**Text provided:**
The architecture of Hadoop is designed to be scalable, fault-tolerant, and


cost-effective, making it suitable for processing and analyzing large volumes
of data across distributed clusters. It enables organizations to store, process,
and derive insights from big data, driving innovation, decision-making, and
business value across various industries.

7. What are the different components of HDFS:

The Hadoop Distributed File System (HDFS) comprises several components


that work together to store and manage large datasets across a cluster of
machines. These components include:

1. NameNode:
 The NameNode is the master node in the HDFS architecture.
 It manages the metadata of the file system, including the namespace
hierarchy, file permissions, and file-to-block mappings.
 The NameNode stores metadata in memory for faster access and
periodically persists it to the disk in the form of the fsimage and edits
log files.
 The failure of the NameNode can lead to the unavailability of the entire
file system, making it a single point of failure. To mitigate this, Hadoop
provides mechanisms like high availability (HA) through a secondary
NameNode and tools like Hadoop Federation and Hadoop Cluster.
2. DataNode:
 DataNodes are worker nodes in the HDFS architecture.
 They store the actual data blocks that make up the files in HDFS.
 DataNodes communicate with the NameNode to report the list of
blocks they are storing and to replicate or delete blocks based on
instructions from the NameNode.
 DataNodes are responsible for serving read and write requests from
clients and other Hadoop components.
3. Secondary NameNode:
 Despite its name, the Secondary NameNode does not act as a standby
or backup NameNode.
 Its primary role is to periodically merge the fsimage and edits log files
produced by the NameNode to prevent them from growing
indefinitely.
 The Secondary NameNode generates a new combined image of the file
system, which is then sent back to the NameNode to replace the
current fsimage file.
 This process helps reduce the startup time of the NameNode in case of
failure and minimizes the risk of data loss in the event of NameNode
failure.

8. What are different components of YARN:


YARN (Yet Another Resource Negotiator) is the resource management and job
scheduling component of Hadoop. It enables multiple data processing
engines to run on top of Hadoop, allowing for diverse workloads such as
MapReduce, Apache Spark, Apache Flink, and Apache Hive. YARN consists of
several key components that work together to manage resources and
schedule tasks efficiently across a Hadoop cluster. These components include:

1. ResourceManager (RM):
 The ResourceManager is the master daemon in the YARN architecture.

[Saved data entries]
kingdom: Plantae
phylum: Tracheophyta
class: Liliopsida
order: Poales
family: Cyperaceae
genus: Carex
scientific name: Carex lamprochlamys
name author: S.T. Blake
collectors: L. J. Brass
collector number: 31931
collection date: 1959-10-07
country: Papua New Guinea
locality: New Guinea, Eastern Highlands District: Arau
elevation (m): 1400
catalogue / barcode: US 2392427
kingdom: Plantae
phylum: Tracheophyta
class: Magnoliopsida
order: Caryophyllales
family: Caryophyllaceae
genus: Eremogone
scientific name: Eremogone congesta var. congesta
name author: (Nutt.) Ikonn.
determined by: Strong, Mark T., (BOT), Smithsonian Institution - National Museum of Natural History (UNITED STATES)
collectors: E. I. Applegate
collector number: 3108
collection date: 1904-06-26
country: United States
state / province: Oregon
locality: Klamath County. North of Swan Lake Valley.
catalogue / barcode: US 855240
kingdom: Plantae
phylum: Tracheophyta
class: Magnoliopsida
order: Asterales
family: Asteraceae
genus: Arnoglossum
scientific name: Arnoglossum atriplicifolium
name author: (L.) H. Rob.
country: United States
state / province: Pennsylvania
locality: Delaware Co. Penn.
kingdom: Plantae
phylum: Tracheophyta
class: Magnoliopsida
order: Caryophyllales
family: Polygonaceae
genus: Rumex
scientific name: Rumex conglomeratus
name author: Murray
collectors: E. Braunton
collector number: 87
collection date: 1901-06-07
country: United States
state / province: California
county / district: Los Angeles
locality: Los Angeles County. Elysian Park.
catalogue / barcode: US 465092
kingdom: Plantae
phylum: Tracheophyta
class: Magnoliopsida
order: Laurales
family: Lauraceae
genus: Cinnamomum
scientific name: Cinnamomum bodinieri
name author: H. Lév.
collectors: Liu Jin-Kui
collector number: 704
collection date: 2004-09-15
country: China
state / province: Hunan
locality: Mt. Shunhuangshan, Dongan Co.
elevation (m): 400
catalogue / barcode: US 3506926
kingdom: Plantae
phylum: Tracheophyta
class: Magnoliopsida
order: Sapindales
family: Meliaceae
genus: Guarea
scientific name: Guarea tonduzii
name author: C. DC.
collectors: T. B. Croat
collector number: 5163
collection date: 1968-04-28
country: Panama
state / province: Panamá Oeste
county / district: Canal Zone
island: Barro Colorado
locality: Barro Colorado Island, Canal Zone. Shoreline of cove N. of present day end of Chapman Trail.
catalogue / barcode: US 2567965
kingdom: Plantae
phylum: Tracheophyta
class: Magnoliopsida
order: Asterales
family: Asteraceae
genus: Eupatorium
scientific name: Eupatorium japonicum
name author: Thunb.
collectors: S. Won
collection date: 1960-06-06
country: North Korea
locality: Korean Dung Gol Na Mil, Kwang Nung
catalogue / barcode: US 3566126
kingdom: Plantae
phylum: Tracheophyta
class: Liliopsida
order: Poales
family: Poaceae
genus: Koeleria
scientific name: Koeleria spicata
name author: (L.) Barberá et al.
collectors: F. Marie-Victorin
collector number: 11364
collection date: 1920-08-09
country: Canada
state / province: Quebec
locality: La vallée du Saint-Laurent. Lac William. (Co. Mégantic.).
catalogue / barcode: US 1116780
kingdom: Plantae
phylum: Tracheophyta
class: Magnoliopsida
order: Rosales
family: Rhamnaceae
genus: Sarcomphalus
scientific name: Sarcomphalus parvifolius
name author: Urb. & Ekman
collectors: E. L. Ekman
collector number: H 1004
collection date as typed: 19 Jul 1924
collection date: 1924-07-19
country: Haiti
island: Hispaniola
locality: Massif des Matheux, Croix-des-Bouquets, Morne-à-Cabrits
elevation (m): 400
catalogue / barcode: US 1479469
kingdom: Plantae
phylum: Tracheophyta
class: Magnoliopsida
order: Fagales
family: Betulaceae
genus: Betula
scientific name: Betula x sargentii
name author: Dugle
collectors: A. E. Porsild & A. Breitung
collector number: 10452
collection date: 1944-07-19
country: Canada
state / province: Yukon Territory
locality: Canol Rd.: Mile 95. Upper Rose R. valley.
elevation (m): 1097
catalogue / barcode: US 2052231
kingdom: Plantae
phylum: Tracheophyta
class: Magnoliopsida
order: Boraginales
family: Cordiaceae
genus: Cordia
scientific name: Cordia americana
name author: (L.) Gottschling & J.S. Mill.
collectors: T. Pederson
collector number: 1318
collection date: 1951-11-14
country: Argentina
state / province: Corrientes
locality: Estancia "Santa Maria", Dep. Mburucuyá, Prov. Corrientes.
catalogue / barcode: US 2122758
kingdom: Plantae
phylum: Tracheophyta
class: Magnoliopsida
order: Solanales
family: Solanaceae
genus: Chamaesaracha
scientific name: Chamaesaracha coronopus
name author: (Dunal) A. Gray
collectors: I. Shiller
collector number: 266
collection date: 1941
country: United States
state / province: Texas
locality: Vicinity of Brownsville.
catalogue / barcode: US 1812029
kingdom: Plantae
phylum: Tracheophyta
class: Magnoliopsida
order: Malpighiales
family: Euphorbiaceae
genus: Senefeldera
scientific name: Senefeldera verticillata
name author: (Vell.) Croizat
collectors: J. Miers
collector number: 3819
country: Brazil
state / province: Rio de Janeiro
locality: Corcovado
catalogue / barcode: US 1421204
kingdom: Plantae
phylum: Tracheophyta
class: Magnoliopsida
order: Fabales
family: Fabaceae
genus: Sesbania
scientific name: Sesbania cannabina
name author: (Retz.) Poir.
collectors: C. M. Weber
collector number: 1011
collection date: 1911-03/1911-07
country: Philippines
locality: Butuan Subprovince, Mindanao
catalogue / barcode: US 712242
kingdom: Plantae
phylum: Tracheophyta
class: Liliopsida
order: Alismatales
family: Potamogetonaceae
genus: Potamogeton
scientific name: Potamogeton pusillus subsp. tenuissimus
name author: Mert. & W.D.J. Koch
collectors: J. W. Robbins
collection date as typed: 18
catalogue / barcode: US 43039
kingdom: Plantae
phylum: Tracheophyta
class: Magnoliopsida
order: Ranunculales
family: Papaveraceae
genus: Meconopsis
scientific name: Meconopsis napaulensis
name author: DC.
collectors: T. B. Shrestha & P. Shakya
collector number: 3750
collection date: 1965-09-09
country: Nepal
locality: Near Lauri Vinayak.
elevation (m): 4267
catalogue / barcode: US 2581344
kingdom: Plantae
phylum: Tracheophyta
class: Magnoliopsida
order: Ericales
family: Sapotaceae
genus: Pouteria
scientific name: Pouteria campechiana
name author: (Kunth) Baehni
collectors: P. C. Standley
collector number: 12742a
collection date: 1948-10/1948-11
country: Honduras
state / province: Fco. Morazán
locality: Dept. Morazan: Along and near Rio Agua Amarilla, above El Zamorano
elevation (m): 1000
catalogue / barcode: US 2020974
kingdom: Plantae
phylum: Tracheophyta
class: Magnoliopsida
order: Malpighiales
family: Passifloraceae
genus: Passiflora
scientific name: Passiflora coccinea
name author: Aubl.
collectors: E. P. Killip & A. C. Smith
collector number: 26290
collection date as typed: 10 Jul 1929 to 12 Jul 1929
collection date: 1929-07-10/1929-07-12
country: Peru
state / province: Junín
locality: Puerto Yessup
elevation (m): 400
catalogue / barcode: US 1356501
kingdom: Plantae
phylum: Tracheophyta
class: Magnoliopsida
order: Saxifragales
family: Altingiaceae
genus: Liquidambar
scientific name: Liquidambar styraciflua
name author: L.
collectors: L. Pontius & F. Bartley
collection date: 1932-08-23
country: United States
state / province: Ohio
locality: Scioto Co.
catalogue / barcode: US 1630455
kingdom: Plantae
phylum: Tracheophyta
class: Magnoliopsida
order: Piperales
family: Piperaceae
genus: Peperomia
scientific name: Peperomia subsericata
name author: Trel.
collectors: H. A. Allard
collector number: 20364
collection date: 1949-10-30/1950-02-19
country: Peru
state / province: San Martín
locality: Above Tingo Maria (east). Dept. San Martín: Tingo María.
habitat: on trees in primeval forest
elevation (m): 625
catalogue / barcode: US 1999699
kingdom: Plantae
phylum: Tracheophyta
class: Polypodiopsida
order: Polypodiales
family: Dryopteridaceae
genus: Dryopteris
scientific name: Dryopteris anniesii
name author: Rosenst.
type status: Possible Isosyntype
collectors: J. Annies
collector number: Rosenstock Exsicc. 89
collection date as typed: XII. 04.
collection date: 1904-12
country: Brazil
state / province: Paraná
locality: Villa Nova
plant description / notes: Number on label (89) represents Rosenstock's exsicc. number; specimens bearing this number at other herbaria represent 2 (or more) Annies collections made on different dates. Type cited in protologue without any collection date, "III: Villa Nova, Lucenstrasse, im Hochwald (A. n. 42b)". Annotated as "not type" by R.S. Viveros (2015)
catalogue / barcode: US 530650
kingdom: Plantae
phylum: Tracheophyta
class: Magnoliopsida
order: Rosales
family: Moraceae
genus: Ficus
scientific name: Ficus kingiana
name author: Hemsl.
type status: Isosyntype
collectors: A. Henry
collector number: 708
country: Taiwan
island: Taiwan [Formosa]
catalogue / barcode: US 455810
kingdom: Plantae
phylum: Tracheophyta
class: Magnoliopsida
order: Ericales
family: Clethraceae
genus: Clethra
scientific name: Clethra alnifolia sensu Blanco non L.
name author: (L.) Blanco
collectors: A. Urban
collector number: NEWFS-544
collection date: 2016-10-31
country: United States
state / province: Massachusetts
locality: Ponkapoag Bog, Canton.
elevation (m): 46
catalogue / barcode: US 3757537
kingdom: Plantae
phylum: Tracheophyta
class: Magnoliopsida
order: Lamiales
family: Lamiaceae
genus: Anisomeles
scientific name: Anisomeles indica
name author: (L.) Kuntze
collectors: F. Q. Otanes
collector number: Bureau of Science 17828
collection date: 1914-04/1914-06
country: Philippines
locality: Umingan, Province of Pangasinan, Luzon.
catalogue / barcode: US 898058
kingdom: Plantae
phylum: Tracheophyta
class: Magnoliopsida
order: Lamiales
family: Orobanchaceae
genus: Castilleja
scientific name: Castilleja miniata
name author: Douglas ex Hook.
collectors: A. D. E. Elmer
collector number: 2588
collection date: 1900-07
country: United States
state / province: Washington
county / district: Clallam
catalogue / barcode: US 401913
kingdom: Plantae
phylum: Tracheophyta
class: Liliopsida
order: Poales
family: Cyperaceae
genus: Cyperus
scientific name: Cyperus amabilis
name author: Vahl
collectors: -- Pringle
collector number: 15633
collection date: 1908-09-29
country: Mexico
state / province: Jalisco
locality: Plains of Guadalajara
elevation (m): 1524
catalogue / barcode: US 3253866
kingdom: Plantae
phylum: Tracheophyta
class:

**Written problem:** Decide whether each statement agrees with the Hadoop text, answering yes or no and quoting the deciding words: (a) DataNodes hold the actual data blocks of HDFS files; (b) the NameNode keeps its metadata only on disk; (c) YARN handles resource management and job scheduling in Hadoop.

**Task output:**
(a) Yes: "They store the actual data blocks that make up the files in HDFS."
(b) No: "The NameNode stores metadata in memory for faster access"
(c) Yes: "YARN (Yet Another Resource Negotiator) is the resource management and job scheduling component of Hadoop."